遇到的问题
kafka使用kerberos安全认证后,我这边的消费程序需要修改。原本如果是普通的消费程序,加两行代码就行了:
System.setProperty("java.security.auth.login.config", kafkaJaasPath);
System.setProperty("java.security.krb5.conf", krb5Path);
但是我的程序是用spark streaming框架写的。原本在我的idea上跑local跑的好好的,结果一上到spark standalone集群就崩了,报了下面的错误:
Caused by: org.apache.kafka.common.KafkaException: Failed to construct kafka consumer
at org.apache.kafka.clients.consumer.KafkaConsumer.<init>(KafkaConsumer.java:702)
at org.apache.kafka.clients.consumer.KafkaConsumer.<init>(KafkaConsumer.java:557)
at org.apache.kafka.clients.consumer.KafkaConsumer.<init>(KafkaConsumer.java:540)
at org.apache.spark.streaming.kafka010.CachedKafkaConsumer.<init>(CachedKafkaConsumer.scala:45)

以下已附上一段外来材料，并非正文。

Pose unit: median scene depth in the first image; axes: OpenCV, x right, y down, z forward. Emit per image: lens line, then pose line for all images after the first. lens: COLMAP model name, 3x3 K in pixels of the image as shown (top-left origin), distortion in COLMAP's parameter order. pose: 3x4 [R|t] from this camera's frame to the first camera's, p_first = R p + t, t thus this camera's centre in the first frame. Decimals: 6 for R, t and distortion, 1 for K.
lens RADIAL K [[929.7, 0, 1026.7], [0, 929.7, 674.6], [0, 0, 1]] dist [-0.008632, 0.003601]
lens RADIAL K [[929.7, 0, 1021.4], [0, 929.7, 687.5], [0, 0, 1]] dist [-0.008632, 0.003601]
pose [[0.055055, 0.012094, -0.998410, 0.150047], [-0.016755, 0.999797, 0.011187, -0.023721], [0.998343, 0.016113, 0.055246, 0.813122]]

at org.apache.spark.streaming.kafka010.CachedKafkaConsumer$.get(CachedKafkaConsumer.scala:194)
at org.apache.spark.streaming.kafka010.KafkaRDDIterator.<init>(KafkaRDD.scala:252)

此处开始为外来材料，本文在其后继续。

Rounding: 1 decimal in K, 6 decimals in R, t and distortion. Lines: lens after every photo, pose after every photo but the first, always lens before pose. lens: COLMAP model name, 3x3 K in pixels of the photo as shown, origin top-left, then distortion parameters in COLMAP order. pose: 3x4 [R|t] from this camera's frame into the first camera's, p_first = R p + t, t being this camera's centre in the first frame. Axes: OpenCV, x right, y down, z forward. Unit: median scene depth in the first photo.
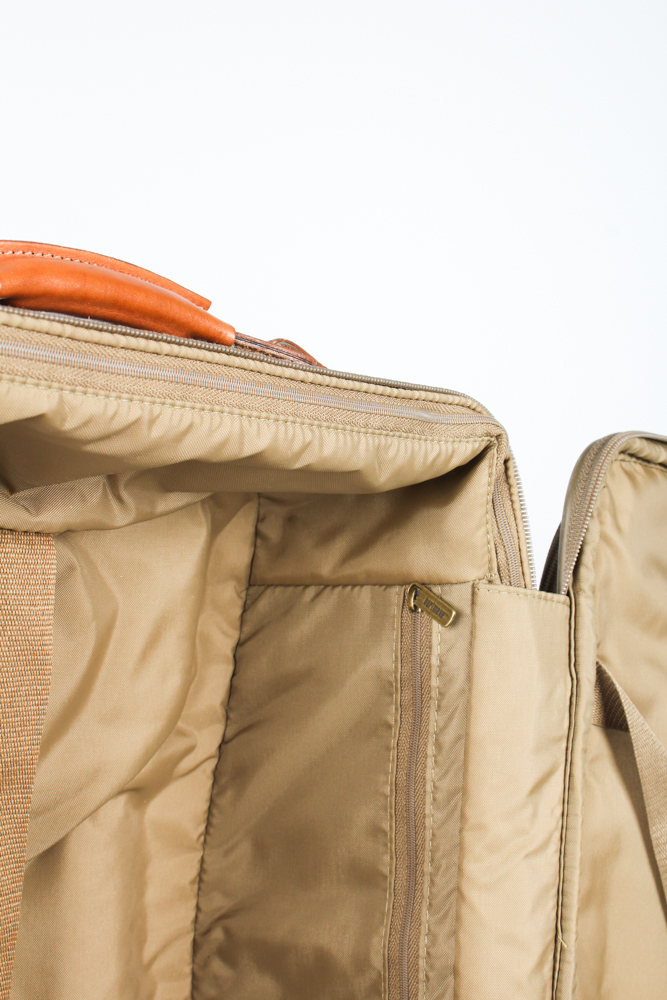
lens RADIAL K [[1574.3, 0, 333.5], [0, 1574.3, 500.0], [0, 0, 1]] dist [-0.009075, 0.063611]
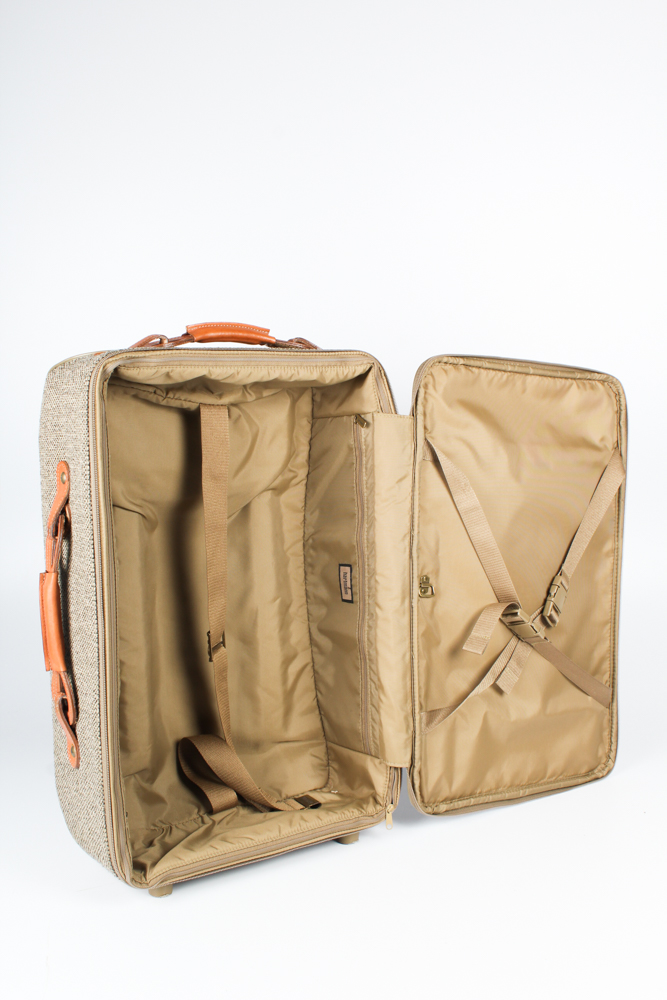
lens RADIAL K [[1432.7, 0, 333.5], [0, 1432.7, 500.0], [0, 0, 1]] dist [0.000692, 0.000187]
pose [[0.957977, -0.042356, -0.283699, 0.750278], [0.069474, 0.993851, 0.086217, -0.021282], [0.278303, -0.102303, 0.955030, -1.557899]]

at org.apache.spark.streaming.kafka010.KafkaRDD.compute(KafkaRDD.scala:212)
at org.apache.spark.rdd.RDD.computeOrReadCheckpoint(RDD.scala:324)
at org.apache.spark.rdd.RDD.iterator(RDD.scala:288)
at org.apache.spark.rdd.MapPartitionsRDD.compute(MapPartitionsRDD.scala:49)
at org.apache.spark.rdd.RDD.computeOrReadCheckpoint(RDD.scala:324)
at org.apache.spark.rdd.RDD.iterator(RDD.scala:288)
at org.apache.spark.rdd.MapPartitionsRDD.compute(MapPartitionsRDD.scala:49)
at org.apache.spark.rdd.RDD.computeOrReadCheckpoint(RDD.scala:324)
at org.apache.spark.rdd.RDD.iterator(RDD.scala:288)
at org.apache.spark.scheduler.ResultTask.runTask(ResultTask.scala:87)
at org.apache.spark.scheduler.Task.run(Task.scala:109)
at org.apache.spark.executor.Executor$TaskRunner.run(Executor.scala:345)
... 3 more
Caused by: org.apache.kafka.common.KafkaException: org.apache.kafka.common.KafkaException: Jaas configuration not found
at org.apache.kafka.common.network.SaslChannelBuilder.configure(SaslChannelBuilder.java:86)
at org.apache.kafka.common.network.ChannelBuilders.create(ChannelBuilders.java:70)
at org.apache.kafka.clients.ClientUtils.createChannelBuilder(ClientUtils.java:83)
at org.apache.kafka.clients.consumer.KafkaConsumer.<init>(KafkaConsumer.java:623)
... 20 more
Caused by: org.apache.kafka.common.KafkaException: Jaas configuration not found
at org.apache.kafka.common.security.kerberos.KerberosLogin.getServiceName(KerberosLogin.java:299)
at org.apache.kafka.common.security.kerberos.KerberosLogin.configure(KerberosLogin.java:103)
at org.apache.kafka.common.security.authenticator.LoginManager.<init>(LoginManager.java:45)
at org.apache.kafka.common.security.authenticator.LoginManager.acquireLoginManager(LoginManager.java:68)
at org.apache.kafka.common.network.SaslChannelBuilder.configure(SaslChannelBuilder.java:78)
... 23 more
Caused by: java.io.IOException: Could not find a 'KafkaClient' entry in this configuration.
at org.apache.kafka.common.security.JaasUtils.jaasConfig(JaasUtils.java:50)
at org.apache.kafka.common.security.kerberos.KerberosLogin.getServiceName(KerberosLogin.java:297)
... 27 more
报这个错的原因是:虽然使用System.setProperty设了环境变量,但是程序跑到spark集群上时,是分了driver和executor的。测试时在自己电脑跑的单机模式,所以程序能读到配置文件。但是到了spark集群,消费者是在executor上实例化的,而executor是读取不到driver上设的环境变量的,所以才报了这个错。
解决办法
在main函数里添加下面的代码:
System.setProperty("java.security.auth.login.config", kafkaJaasPath);
System.setProperty("java.security.krb5.conf", krb5Path);
sparkConf.set("spark.executor.extraJavaOptions", "-Djava.security.auth.login.config="+kafkaJaasPath);
spark-submit提交命令加上–file参数知道jaas.conf的全路径
--files /etc/kafka/conf/jaas.conf
参数说明:
以下是spark-submit --help显示的解释
--files FILES Comma-separated list of files to be placed in the working
directory of each executor. File paths of these files
in executors can be accessed via SparkFiles.get(fileName).
------------------补充
运行消费程序之前每台机都需要使用kinit先授权